Les journées portes ouvertes des universités et grandes écoles, on les a d’abord connues par les séries américaines. Dans un épisode printanier, la famille faisait le tour des campus, matérialisant ainsi le départ imminent des enfants du foyer. Désormais, les JPO de l’enseignement supérieur sont entrées au calendrier des familles françaises à la saison des jonquilles et des vœux sur Parcoursup. Aujourd’hui, l’orientation n’est plus un rite d’émancipation, c’est une activité familiale.
C’est arrivé près de chez nous
Les parents ont noté les dates plusieurs mois à l’avance. S’ils sont séparés, ils se sont réparti les portes ouvertes. Il n’y a parfois que leur rejeton qui a oublié de se rendre disponible.

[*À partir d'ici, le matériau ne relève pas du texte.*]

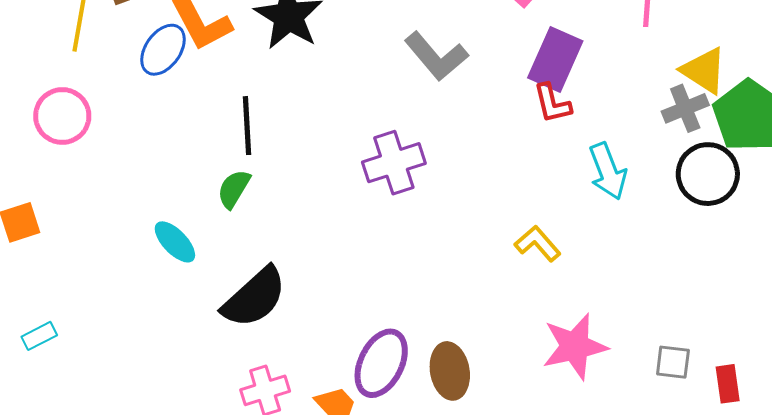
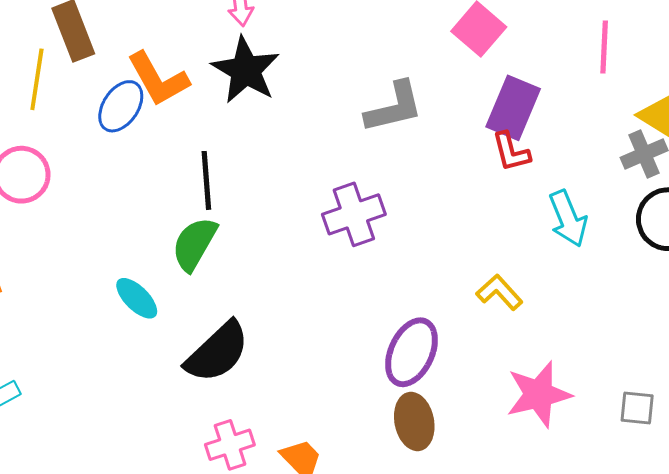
gray L-shape: (436, 56) -> (394, 107), turned -62
green semicircle: (234, 189) -> (194, 244), size x1.4
purple ellipse: (381, 363) -> (411, 352), moved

Arrivés sur place, ils suivent la visite guidée menée par des étudiants en sweat-shirt du campus, que seront peut-être leurs enfants l’an prochain. Pendant les conférences, ils prennent des notes, surlignent toute la plaquette, pendant que le futur étudiant somnole sur sa chaise. Au moins, eux ont réussi à traîner le leur, quand d’autres sont venus sans enfant. (« Il a promis de regarder la conférence de présentation en visio. ») Quand l’animateur demande : « Qui est en 1re ? », « Qui est en terminale ? », les parents oublient que ce n’est pas à eux de lever la main. Ils attendent la fin des présentations pour aller poser les questions qui les turlupinent et disent : « Nous », « Nos choix Parcoursup » pour parler de l’orientation de leur rejeton.